She had to look. If it was nothing, she could use the phone and just wait here for help. If it was ... something, she’d rather know about it than not.

She tiptoed up the stairs.

The noise came and went, a brushing sound like someone turning in their sleep.

It changed just as Miranda reached the top of the stairs. Now she heard someone... was that singing?

Someone was singing a nursery rhyme.

The voice came from an open door at the end of the corridor. Moving with infinite patience, Miranda crept closer until she could peer through the crack between the door and the jamb.

Her eyes widened, but she made no noise. The scream clawed at her throat, but she fought it down.

It was a woman. Two women, actually. They were in the corner of the room.

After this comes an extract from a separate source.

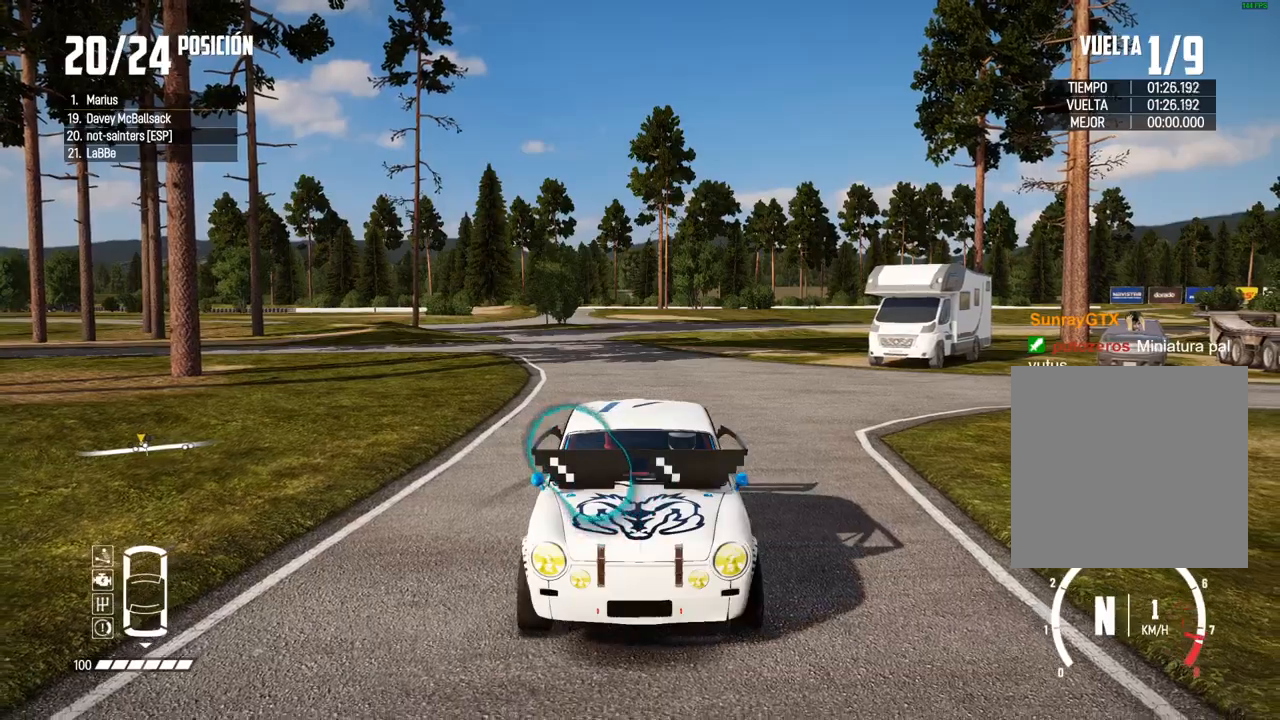
{"buttons": ["A", "R2"], "left_stick": "center", "right_stick": "center", "events": [[367, "R2", "down"]]}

One of them—a teenager—was cocooned, little more than a head sticking out of a fat bundle of spider silk. She had been encased standing up, a thick white spindle two feet at the base and five and a half feet tall.

The other woman—or once-woman—perched on her. Her feet clutched the sides of the cocoon, and the muscles of her thighs flexed slightly, keeping her in place. She was naked from the waist down, her sex hidden from Miranda’s view by the head of the cocooned woman. Above, she wore a cropped t-shirt and flipped through a magazine. She was the one singing the nursery rhyme, softly, to herself. Her head bobbed slightly, inches below the ceiling.

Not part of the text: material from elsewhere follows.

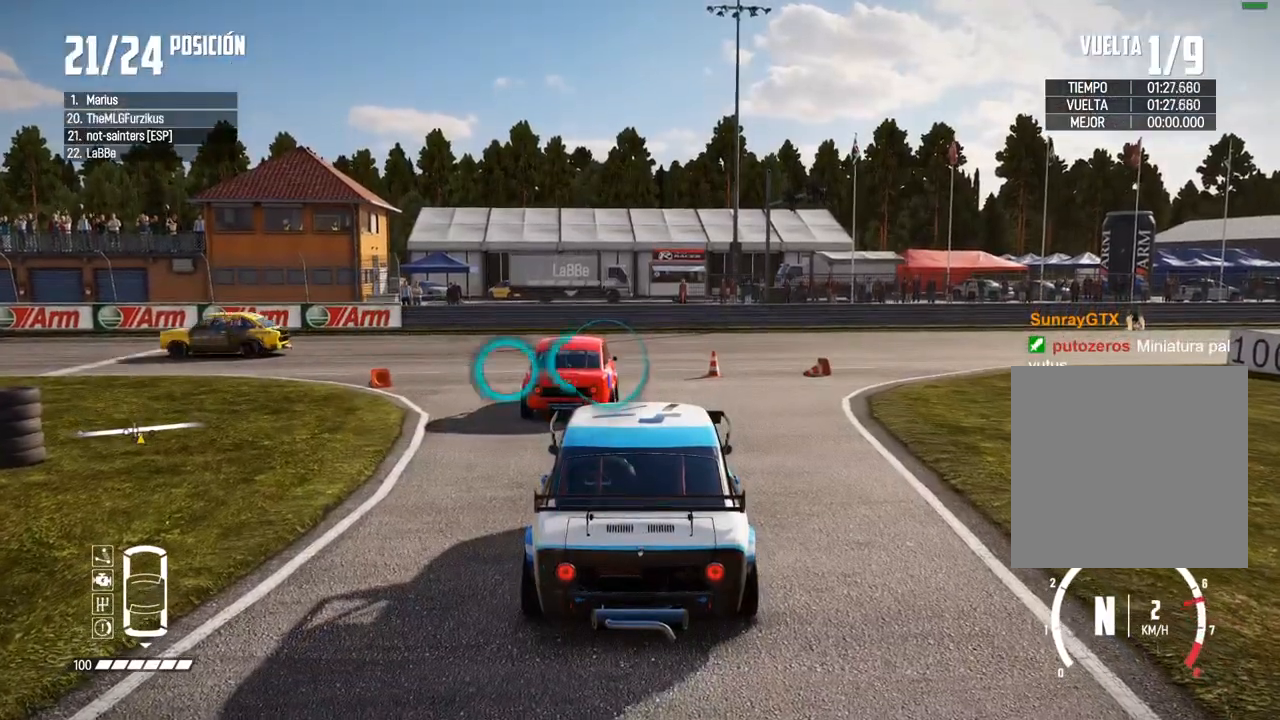
{"buttons": ["R2"], "left_stick": "right", "right_stick": "center", "events": [[283, "R1", "down"], [300, "right_stick", "up"], [367, "R1", "up"], [400, "left_stick", "right"], [400, "right_stick", "center"]]}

She looked like the cocooned girl’s mother.

The teenager’s eyes were open and her mouth formed an ‘O’ of dismay, screaming in silence. Her whole face contorted in an expression of drugged horror. In slow motion, the muscles of her face flexed and wept.

Meanwhile, the singing woman sang on, bobbing slowly up and down.

It took Miranda a moment to realize the two were connected.

The top woman was dipping slightly back and forth, tapping gently at the back of the other woman’s neck with her own splayed cunt. Something stretched between them, thin and glistening.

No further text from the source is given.